Esther kletst er lustig op los in de ambulance, nog vol adrenaline van de bevalling en de toegediende oxytocine. “Ik was nog nooit in een ambulance geweest, dus vond het erg interessant allemaal.” Rustig en zonder sirenes rijdt de ambulance naar het ziekenhuis, tot plotseling de situatie verandert. “Toen we voor het stoplicht stonden voelde ik dat ik opeens hevig begon te bloeden.” In de ambulance wordt razendsnel gereageerd. De sirenes gaan aan en in volle vaart rijdt de ambulance naar het ziekenhuis. “Ik verloor heel veel bloed. Het ging allemaal zo snel dat ik me er niet veel meer van kan herinneren.” 

In shock 

Met grote spoed wordt Esther de verloskamer binnengereden. Ondanks dat de situatie ernstig is, neemt het zorgpersoneel de tijd om stap voor stap uit te leggen wat ze van plan zijn te gaan doen bij Esther. Ze willen door op haar buik te duwen, proberen de placenta eruit te duwen. “Al dat gepor en geduw in mijn buik liep op niets uit. Op een gegeven moment waren er wel twaalf mensen in de kamer. Ik was er helemaal klaar mee, want al dat geduw op mijn buik deed ontzettend veel pijn.”  
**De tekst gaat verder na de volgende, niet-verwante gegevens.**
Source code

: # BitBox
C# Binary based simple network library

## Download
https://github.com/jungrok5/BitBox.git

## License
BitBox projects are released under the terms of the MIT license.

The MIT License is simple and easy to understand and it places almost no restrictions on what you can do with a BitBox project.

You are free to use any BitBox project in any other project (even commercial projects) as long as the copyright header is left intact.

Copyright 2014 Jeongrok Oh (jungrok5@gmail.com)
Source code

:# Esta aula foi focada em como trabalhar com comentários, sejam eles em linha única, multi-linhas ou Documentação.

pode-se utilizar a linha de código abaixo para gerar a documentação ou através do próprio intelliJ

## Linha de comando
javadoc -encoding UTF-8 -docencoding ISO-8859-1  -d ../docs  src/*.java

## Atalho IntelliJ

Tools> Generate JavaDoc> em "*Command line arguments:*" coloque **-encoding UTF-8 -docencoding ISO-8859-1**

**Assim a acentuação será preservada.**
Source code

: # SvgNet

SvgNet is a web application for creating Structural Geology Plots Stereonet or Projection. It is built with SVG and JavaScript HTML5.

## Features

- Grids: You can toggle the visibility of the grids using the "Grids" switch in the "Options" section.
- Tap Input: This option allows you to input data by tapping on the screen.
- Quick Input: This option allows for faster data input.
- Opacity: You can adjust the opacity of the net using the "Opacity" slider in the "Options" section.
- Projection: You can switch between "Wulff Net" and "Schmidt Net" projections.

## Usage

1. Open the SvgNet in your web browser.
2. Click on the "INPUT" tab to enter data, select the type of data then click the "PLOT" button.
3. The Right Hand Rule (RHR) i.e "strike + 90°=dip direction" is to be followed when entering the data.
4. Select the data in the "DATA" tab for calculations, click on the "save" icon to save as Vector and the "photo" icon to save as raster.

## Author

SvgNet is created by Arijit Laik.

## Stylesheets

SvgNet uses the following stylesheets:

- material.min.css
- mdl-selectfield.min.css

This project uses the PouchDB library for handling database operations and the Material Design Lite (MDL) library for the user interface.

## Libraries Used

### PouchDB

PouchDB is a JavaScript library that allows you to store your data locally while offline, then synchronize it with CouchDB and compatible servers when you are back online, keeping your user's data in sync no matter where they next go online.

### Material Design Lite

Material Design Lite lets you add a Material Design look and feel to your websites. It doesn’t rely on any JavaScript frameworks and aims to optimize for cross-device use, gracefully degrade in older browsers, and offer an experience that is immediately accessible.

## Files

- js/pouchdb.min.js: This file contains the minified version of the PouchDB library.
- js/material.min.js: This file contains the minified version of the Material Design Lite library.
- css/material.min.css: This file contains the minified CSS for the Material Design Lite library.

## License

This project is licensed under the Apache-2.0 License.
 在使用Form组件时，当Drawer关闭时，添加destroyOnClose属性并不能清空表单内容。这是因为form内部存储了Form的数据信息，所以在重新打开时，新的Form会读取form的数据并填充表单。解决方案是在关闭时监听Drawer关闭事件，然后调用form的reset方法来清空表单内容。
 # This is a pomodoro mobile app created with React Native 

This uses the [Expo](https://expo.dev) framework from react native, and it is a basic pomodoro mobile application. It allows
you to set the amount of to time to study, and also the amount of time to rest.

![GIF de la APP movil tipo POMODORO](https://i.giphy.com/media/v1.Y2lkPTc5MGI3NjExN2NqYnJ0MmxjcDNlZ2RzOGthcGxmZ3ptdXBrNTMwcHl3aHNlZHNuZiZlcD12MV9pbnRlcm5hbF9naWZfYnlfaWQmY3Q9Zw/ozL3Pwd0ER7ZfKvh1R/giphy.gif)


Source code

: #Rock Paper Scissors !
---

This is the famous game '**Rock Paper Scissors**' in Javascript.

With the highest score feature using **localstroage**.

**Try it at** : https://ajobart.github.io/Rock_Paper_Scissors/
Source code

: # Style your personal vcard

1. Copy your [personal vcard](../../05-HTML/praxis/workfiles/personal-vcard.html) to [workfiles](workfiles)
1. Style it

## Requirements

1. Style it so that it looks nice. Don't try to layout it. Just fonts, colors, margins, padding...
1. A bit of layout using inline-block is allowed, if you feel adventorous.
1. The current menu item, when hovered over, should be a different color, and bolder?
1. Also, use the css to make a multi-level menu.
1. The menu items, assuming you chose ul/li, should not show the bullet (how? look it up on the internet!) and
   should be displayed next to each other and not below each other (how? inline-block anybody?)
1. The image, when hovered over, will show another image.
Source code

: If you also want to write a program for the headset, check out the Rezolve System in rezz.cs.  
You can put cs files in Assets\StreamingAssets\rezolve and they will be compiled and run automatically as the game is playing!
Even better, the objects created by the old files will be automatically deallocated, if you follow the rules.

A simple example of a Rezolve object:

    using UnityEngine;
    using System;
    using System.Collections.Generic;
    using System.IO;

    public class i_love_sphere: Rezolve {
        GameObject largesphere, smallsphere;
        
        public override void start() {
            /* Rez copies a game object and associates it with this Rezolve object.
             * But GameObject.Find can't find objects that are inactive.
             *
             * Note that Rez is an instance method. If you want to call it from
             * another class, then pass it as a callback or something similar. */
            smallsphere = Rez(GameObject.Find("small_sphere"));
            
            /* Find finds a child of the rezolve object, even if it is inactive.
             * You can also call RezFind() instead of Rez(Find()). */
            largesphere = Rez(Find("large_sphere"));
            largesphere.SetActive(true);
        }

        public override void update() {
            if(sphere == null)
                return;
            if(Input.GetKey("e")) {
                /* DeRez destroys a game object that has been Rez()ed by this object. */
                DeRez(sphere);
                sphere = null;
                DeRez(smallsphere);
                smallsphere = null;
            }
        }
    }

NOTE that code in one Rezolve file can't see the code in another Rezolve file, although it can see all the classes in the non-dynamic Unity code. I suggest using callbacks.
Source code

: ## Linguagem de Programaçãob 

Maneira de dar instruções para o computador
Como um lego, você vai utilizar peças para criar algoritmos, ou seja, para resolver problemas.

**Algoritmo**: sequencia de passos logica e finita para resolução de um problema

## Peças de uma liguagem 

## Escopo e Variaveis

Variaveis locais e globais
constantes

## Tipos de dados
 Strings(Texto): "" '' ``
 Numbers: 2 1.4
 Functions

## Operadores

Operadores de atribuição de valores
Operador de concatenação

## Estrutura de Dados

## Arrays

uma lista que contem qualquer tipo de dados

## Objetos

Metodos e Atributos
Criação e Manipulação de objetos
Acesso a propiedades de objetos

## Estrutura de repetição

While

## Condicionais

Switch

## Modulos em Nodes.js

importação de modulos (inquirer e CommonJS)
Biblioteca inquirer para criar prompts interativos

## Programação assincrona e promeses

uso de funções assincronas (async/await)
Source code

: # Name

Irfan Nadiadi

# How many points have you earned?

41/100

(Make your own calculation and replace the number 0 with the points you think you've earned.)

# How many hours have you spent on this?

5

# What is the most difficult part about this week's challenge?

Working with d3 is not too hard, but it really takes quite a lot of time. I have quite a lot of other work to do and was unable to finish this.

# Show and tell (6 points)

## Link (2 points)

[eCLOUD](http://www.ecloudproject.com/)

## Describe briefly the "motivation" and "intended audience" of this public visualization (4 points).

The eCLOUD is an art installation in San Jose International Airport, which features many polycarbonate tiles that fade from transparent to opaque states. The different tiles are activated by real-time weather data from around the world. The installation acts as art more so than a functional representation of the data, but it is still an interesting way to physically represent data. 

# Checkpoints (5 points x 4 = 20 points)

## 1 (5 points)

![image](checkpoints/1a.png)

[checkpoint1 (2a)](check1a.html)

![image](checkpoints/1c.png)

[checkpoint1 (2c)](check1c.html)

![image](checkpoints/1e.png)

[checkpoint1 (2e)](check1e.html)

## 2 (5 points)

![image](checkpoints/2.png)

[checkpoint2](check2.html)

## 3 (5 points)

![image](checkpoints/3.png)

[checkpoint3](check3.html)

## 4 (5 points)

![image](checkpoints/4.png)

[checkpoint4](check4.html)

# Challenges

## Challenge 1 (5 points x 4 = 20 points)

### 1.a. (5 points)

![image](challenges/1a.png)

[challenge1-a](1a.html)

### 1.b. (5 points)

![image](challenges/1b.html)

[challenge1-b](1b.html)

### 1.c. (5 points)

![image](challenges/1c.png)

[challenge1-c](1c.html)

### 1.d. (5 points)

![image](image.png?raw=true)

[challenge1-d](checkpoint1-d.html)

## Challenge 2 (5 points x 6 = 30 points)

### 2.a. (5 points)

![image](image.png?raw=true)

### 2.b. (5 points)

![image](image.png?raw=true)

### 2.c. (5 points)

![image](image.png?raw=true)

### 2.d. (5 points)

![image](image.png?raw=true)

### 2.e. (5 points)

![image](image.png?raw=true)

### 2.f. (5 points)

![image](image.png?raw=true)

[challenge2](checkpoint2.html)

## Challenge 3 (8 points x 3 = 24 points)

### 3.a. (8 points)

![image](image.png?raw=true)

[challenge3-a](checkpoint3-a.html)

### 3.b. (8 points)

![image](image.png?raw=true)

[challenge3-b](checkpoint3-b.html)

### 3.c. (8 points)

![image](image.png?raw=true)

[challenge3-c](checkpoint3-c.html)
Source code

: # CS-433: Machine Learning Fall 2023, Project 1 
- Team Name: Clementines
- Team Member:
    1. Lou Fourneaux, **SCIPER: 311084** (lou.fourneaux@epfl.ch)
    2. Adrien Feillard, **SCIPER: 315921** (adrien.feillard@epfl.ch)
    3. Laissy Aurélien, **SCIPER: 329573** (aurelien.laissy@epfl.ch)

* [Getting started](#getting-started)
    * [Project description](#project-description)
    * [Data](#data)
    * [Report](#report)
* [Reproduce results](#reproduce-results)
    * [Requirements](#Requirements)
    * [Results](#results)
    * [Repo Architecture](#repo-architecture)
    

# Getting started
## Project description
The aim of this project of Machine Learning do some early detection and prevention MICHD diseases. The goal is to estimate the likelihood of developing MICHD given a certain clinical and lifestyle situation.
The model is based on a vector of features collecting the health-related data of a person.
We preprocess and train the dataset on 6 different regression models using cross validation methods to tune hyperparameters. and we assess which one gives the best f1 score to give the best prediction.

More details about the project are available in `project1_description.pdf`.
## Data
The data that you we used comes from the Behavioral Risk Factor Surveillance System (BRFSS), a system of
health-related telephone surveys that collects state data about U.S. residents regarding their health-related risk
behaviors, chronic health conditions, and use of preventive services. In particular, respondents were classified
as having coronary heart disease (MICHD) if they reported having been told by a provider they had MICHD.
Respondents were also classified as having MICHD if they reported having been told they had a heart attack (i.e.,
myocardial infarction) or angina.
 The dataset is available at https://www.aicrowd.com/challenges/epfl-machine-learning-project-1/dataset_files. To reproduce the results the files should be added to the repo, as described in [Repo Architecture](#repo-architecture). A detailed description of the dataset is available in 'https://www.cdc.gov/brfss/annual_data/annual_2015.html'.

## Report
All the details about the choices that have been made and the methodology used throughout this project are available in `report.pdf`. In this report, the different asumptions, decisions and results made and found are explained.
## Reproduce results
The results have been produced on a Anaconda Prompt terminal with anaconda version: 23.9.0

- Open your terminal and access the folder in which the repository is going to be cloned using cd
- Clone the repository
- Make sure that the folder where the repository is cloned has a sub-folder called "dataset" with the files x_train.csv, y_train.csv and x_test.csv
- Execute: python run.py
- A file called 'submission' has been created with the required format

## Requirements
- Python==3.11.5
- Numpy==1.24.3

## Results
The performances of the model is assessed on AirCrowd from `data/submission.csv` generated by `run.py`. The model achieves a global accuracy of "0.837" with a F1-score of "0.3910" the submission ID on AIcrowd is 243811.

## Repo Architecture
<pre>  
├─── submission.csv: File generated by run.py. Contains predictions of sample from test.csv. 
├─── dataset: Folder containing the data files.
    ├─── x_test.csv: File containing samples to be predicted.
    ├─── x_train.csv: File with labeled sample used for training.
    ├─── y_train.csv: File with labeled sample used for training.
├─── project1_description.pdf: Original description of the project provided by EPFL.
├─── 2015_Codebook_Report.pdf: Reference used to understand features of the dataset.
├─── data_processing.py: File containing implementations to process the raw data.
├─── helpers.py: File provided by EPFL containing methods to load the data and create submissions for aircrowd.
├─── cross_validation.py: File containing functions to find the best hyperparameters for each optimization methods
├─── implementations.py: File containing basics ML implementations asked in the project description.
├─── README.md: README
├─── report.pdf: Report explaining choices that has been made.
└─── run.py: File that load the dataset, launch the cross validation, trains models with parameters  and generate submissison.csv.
Net als ze met elkaar staan te overleggen wat de volgende stap is, krijgt Esther opnieuw een grote bloeding. “Er begon van alles te piepen. Ik dacht dat ik daar, in de verloskamer van het ziekenhuis, zou gaan sterven en voelde hoe ik steeds verder wegzakte. Toch voelde ik me niet paniekerig. Mijn bed werd plat geklapt en ik weet nog dat ik dacht: daar ga je. Het kinderliedje Je hoeft niet bang te zijn, kwam op in mijn gedachten. En de laatste zin die in mijn gedachten opkwam was: ‘God is er en Hij blijft, als jij je ogen sluit’.” In het vertrouwen dat God bij haar is en haar zal beschermen, verliest Esther haar bewustzijn. Ze raakt in shock en wordt met spoed naar de OK gereden. 

Ik weet nog dat ik dacht: daar ga je

Als Esther bijkomt, denkt ze dat ze in de hemel is. “Mijn zintuigen gingen een voor een weer ‘aan’. Hoe meer ik me bewust werd van mijn omgeving, hoe beter ik begon te beseffen dat ik niet in de hemel was, maar dat ik het had overleefd. God had Zijn vaderlijke hand om mij heen gelegd en mij gespaard tijdens de manuele verwijdering van mijn placenta.” Zonder operatie kon de placenta worden verwijderd en de bloeding gestelpt. 

“In totaal verloor ik vier liter bloed. Ik was me er heel goed van bewust hoe bevoorrecht ik was dat ik in deze tijd leef; anders had ik dit niet overleefd.” Om weer aan te sterken, krijgt Esther een bloedtransfusie. “Het heeft nog zeker twee jaar geduurd voordat ik me weer de oude voelde. Ik heb lange tijd problemen gehad met mijn concentratie en prikkelverwerking. Als mensen om mij heen aan het praten waren, voelde het alsof er met hamers op mijn hoofd werd geslagen. Ook kreeg ik enkele maanden na de bevalling last van een postnatale depressie.”  

Twee levens  

Niet lang na de bloedtransfusie kan Esther, samen met haar zoontje Jonathan het ziekenhuis verlaten. “Ik ben ontzettend dankbaar voor de goede zorg die ik in het ziekenhuis kreeg. Ondanks dat er sprake was van een noodsituatie, zijn zij heel rustig gebleven en hebben ze doorlopend contact met mij gehouden. Ze waren enorm lief voor mij en legden stap voor stap aan mij uit wat er gebeurde en waarom ze een bepaalde handeling deden. Ik ben dankbaar voor het adequaat en respectvol handelen van de zorg en zal dit nooit meer vergeten.” 

Esther is blij dat God haar heeft gespaard. “God gaf tijdens de bevalling niet alleen onze zoon het leven, maar ook mij. We hadden tijdens de zwangerschap bedacht dat hij Jonathan zou gaan heten. Na alles wat we hadden meegemaakt, kreeg deze naam een extra bijzondere betekenis voor ons. Jonathan betekent namelijk: God geeft. We beseften maar al te goed dat God niet alleen Jonathan aan ons had gegeven, maar dat hij ook mij het leven (opnieuw) gaf. Het had heel anders kunnen aflopen.”